Mohammed Maher Ben Romdhane
25 Juillet 2019•Mise à jour: 25 Juillet 2019
AA/Tunis/Bouazza Ben Bouazza
Le décès confirmé, jeudi, du président tunisien Béji Caïd Essebsi à l’âge de 92 ans, alors que le pays se préparait aux élections, législatives et présidentielle, prévues à l’automne prochain, pose un problème quant à la personnalité qui sera chargée de l'intérim à la Présidence tunisienne et aux modalités de cette mesure.
L’article 84, de la Constitution tunisienne stipule qu’ “(...)En cas de décès (du Président de la République) ou d’incapacité permanente ou pour toute autre cause de vacance définitive, la Cour constitutionnelle se réunit sans délai, constate la vacance définitive et en informe le Président de l’Assemblée des représentants du peuple qui est sans délai investi des fonctions de Président de la République par intérim, pour une période de quarante-cinq jours au moins et de quatre-vingt-dix jours au plus”. Au cours de cette période intérimaire, des élections anticipées doivent être organisées pour élire un nouveau président;
C’est donc Mohamed Ennaceur, actuel président de l’Assemblée des Représentants du Peuple (ARP), qui devrait prendre en charge provisoirement la responsabilité de la présidence de la République.
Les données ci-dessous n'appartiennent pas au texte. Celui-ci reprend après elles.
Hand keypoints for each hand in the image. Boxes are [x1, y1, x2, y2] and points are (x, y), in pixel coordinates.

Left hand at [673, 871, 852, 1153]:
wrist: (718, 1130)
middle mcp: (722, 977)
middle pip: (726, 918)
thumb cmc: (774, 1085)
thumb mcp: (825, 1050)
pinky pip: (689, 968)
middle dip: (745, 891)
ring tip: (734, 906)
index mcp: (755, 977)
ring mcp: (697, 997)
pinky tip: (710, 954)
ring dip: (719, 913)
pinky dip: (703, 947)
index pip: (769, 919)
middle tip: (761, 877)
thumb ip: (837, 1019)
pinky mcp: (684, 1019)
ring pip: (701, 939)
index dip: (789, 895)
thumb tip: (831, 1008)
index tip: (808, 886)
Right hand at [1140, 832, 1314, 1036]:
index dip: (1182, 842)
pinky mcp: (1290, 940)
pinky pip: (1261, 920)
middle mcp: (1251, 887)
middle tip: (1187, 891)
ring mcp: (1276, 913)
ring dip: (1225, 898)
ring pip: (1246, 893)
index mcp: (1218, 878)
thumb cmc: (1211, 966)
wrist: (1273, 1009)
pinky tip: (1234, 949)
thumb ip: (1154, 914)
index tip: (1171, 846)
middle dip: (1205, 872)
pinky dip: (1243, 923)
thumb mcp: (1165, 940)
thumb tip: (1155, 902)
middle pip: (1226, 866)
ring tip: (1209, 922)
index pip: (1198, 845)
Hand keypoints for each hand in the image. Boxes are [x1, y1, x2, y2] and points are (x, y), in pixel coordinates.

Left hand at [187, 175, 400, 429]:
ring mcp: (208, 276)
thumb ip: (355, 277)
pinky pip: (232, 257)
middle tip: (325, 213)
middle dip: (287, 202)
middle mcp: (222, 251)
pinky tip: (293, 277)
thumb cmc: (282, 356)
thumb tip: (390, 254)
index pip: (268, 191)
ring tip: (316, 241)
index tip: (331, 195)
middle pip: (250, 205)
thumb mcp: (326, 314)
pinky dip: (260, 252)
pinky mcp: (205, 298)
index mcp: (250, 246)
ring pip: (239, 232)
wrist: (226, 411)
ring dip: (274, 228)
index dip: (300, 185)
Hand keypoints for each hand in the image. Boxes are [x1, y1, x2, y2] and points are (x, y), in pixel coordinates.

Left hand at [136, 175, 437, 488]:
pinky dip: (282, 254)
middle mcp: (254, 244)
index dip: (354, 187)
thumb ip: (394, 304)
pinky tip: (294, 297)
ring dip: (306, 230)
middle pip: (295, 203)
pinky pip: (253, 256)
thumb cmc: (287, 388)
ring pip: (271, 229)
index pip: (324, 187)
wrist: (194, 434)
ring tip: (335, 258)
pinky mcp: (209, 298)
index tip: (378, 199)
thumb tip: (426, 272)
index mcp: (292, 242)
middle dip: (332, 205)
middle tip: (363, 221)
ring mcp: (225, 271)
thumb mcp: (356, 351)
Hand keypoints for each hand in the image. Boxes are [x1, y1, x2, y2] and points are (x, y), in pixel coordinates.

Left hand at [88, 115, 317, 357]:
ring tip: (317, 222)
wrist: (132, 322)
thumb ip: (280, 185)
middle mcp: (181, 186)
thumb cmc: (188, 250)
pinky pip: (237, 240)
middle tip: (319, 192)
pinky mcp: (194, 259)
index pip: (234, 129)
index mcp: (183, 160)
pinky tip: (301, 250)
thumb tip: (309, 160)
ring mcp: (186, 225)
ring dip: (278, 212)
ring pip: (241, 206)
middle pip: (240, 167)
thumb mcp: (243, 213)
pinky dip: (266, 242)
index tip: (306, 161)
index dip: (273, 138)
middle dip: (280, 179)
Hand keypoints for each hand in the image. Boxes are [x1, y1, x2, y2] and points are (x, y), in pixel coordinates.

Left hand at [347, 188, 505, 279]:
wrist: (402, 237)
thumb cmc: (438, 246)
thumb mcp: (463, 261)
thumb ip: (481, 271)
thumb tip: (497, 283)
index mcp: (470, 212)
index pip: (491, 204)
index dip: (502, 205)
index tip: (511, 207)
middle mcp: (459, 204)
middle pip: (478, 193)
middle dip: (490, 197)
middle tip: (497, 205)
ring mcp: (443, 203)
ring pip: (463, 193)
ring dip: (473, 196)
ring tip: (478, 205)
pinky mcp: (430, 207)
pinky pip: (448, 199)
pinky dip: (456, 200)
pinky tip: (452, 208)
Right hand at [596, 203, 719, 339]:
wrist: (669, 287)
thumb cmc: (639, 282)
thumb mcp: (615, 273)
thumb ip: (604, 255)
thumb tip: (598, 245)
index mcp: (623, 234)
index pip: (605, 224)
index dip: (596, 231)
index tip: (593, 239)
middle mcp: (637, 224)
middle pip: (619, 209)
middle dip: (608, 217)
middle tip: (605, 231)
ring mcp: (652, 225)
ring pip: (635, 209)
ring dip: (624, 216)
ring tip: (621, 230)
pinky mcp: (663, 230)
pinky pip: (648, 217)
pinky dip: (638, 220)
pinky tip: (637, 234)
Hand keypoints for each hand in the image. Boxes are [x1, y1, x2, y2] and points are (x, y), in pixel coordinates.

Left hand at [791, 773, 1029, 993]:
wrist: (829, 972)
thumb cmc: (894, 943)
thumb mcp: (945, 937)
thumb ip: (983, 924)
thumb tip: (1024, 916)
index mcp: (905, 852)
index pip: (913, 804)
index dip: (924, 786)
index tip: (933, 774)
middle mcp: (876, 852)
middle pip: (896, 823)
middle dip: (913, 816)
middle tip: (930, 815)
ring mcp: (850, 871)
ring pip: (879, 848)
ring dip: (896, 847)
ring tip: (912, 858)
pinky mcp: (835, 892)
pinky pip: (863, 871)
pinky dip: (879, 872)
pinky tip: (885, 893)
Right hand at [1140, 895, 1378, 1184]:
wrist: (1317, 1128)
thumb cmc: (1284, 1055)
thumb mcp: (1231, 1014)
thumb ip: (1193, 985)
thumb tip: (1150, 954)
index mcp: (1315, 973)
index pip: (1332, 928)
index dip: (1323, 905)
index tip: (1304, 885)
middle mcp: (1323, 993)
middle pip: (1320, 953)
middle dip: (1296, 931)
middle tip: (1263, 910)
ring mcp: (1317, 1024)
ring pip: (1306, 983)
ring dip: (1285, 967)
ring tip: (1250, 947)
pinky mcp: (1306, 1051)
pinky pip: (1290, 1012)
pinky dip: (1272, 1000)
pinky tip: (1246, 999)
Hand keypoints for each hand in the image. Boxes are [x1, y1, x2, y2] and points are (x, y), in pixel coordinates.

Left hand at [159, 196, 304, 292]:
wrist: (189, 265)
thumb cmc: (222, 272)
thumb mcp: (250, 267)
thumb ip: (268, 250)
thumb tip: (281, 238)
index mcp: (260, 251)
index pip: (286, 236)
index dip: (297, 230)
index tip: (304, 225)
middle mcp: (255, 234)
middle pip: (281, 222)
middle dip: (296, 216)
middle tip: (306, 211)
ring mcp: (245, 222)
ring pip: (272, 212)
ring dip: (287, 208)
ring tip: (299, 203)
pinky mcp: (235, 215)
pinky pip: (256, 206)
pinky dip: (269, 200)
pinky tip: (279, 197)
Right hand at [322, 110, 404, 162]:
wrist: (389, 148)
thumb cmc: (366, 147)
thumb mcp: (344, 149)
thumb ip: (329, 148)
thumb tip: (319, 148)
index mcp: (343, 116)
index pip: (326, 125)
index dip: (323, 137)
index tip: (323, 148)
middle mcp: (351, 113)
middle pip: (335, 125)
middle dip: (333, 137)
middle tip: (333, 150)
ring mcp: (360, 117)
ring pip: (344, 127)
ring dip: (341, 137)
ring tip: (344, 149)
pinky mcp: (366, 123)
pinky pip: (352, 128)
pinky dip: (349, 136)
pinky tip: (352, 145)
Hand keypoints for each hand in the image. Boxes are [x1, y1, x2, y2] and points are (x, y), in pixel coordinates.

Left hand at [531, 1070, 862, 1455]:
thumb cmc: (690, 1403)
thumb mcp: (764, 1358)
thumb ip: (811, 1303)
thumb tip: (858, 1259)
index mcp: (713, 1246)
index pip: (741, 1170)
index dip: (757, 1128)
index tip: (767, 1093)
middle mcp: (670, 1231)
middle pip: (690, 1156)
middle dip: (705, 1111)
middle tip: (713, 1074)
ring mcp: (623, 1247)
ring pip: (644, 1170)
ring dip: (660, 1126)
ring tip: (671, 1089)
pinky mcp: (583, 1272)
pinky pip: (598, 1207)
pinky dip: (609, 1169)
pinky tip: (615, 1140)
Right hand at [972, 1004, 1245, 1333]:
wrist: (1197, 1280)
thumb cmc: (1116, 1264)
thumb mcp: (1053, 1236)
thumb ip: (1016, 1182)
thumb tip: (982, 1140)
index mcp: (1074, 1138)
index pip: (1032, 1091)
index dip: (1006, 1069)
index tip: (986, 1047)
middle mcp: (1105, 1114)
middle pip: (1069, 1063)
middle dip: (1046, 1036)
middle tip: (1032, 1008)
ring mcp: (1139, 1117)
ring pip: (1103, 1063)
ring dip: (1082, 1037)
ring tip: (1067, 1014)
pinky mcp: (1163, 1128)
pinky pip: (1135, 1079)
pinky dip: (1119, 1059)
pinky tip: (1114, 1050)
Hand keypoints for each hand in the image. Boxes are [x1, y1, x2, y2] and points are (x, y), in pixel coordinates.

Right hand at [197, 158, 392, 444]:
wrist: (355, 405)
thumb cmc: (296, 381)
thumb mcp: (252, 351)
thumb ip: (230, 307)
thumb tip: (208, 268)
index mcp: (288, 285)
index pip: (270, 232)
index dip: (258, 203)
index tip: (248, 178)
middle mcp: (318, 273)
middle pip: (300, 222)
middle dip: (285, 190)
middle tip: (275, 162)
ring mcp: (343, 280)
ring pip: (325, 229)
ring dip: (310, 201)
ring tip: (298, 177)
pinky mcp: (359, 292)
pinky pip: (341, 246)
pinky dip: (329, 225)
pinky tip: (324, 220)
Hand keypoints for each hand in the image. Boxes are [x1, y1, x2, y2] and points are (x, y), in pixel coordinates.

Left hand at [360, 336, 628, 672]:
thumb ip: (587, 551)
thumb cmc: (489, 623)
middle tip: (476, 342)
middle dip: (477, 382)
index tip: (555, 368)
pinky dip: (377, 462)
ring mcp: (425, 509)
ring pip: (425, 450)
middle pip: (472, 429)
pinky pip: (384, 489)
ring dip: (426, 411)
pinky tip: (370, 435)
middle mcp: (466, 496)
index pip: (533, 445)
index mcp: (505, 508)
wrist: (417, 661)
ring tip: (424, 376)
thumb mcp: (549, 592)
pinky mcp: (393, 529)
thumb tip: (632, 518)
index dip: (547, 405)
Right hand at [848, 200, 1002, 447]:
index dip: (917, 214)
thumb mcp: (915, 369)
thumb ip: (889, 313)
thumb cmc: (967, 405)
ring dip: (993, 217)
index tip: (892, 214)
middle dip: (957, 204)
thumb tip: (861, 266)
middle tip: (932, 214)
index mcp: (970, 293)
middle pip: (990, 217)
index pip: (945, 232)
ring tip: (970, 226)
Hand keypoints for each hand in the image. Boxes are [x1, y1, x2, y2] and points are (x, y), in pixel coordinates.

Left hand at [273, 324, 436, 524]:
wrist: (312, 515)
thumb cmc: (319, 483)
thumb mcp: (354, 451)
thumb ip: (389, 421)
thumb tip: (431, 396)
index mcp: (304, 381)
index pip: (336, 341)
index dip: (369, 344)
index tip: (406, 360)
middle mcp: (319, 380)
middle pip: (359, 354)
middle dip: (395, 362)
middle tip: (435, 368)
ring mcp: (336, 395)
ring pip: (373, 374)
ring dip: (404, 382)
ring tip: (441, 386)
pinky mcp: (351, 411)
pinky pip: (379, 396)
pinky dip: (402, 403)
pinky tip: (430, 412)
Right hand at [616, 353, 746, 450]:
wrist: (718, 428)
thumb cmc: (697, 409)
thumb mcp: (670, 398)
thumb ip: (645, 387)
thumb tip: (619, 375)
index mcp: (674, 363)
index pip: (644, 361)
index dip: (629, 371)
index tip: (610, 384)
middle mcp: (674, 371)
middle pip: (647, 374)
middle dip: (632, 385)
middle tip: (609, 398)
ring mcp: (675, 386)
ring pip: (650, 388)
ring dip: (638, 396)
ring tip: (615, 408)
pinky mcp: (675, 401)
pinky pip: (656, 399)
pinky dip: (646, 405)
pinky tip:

L’Article 86, quant à lui, consacre des prérogatives limitées au Président intérimaire qui “Exerce les fonctions présidentielles", il n’est, toutefois, pas en droit de "prendre l’initiative d’une révision de la Constitution, de recourir au référendum ou de dissoudre l’Assemblée des représentants du peuple”.
Le problème qui se pose, c’est que la Cour constitutionnelle, seule instance habilitée à priori à trancher, n’a pas encore été mise en place, plus de quatre ans après l’adoption de la Constitution, et ce en raison de divergences entre les blocs parlementaires sur le choix des candidats en lice.
Selon Habib Khedher, professeur de Droit constitutionnel, ce handicap pourrait, être contourné. Dans une déclaration à l’Agence Anadolu, Khedher a affirmé que le parlement peut lui-même constater la vacance, et ce sur la foi d’une attestation médicale, après quoi le dossier doit être transmis à une instance regroupant les présidents des groupes parlementaires, les présidents des commissions et au bureau du parlement.
Dans une déclaration à l'agence TAP, le professeur de droit constitutionnel Kamel Ben Messaoud a, pour sa part, expliqué que l'instance provisoire de contrôle de la constitutionnalité des projets de loi est la structure la plus habilitée à constater la vacance, en l'absence de la Cour constitutionnelle.
En cas de vacance définitive, a-t-il poursuivi, le président du parlement est investi des fonctions de président de la République pour une durée allant de 45 à 90 jours. En tout état de cause, la vacance du poste de président de la République accentue le besoin d'organiser l'élection présidentielle dans un délai n'excédant pas les trois mois, a-t-il insisté.